Lengner’s recent studies have illuminated the dual nature of stem cells. Along with colleagues, he has examined the RNA-binding proteins MSI1 and MSI2, part of the Musashi family, finding them to be crucial drivers of colon cancer. Blocking their activity, the researchers found, makes mice resistant to cancer. But the story isn’t so simple. While mice with both genes deleted initially appeared healthy, the animals were unable to recover from radiation injury, as their ability to regenerate intestinal tissue was severely compromised.

The work underscored the importance of so-called “reserve stem cells,” which represent a tiny fraction of intestinal epithelial cells but have an outsize role in regeneration. These cells are believed to be long-lived and resistant to radiation and chemotherapy due to being in a state of dormancy, with their genetic material tightly packed and thus protected. Deleting the Musashi genes in only the reserve stem cells deprived mice of the ability to regenerate intestinal epithelial tissue after injury. Further study showed that the MSI genes were required for reserve stem cells to leave dormancy and enter the cell cycle.

The findings point to a strategy whereby intestinal tissues could be shielded from damage prior to radiation by keeping them dormant, thus promoting tissue regeneration once the treatment is completed. But they also hint at a way in which a theoretical cancerous reserve stem cell might “hide out” in the tissues in a quiescent state and avoid being killed by radiation or chemotherapy.

Long-lived cells like the reserve stem cells are vulnerable; the longer they live, the higher the chance they will be exposed to cancer-inducing mutagens. This process can take years—even decades—to occur in people. That makes it hard to mimic in mice.

“A lot of people have said mice don’t make good models of human cancer,” Lengner noted. “And the more I thought about it, the more I think the reason is because they’re doing it wrong.”

In most cases, scientists have induced cancer in mice by introducing an oncogenic mutation in thousands of cells at once. Lengner’s team is instead attempting to model human disease in mice in a more naturalistic fashion, mutating a single cell and monitoring it as it divides. They’re also contemplating other factors that play into tumorigenesis in people—for example, environmental stressors such as inflammation and nutrient excess.

Early results from Lengner’s lab suggest that an inflammatory environment may coax a normally non-disease-causing mutation to initiate a process that leads to tumor growth. In addition, building on findings that suggest that fasting or calorie restriction improve the results of chemotherapy, they are examining how nutrient levels could tip the balance of dormant to active stem cells. While active cells may be more susceptible to cancer  treatment, a dormant cancerous cell may be able to “hide” from therapies, forming the basis for cancer regrowth even after an apparently successful treatment.

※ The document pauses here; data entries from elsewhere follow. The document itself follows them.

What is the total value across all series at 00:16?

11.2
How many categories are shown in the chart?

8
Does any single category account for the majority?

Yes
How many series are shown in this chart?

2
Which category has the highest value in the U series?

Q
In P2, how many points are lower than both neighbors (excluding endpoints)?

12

To uncover the mechanisms of oncogenesis, Lengner has embraced the use of new techniques and tools to efficiently manipulate and evaluate cells and tissues. In particular, the CRISPR-Cas9 system—a technique that allows researchers to edit the genome by adding or removing specific portions of DNA—and organoids—a growth in vitro that resembles an organ—are helping Lengner and his colleagues advance cancer work.

“By combining these technologies, we now have a genetically controlled system where you can test therapies, antibodies, and additional genetic factors that may or may not drive or prevent metastatic disease,” he said.

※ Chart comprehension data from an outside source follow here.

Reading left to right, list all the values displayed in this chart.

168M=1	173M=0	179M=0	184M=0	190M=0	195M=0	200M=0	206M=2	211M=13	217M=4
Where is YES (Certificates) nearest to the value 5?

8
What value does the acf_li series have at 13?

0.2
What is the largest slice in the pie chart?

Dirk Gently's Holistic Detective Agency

Through a collaboration with Dr. Anil Rustgi, Division Chief of Gastroenterology, and others at Penn Medicine, Lengner plans to use both normal and cancerous organoids to evaluate the effectiveness of various compounds as possible cancer therapies.

Addressing cancer, he emphasized, requires a team approach. “Really successful things happen when you have people focused on different areas, bringing their respective expertise together.”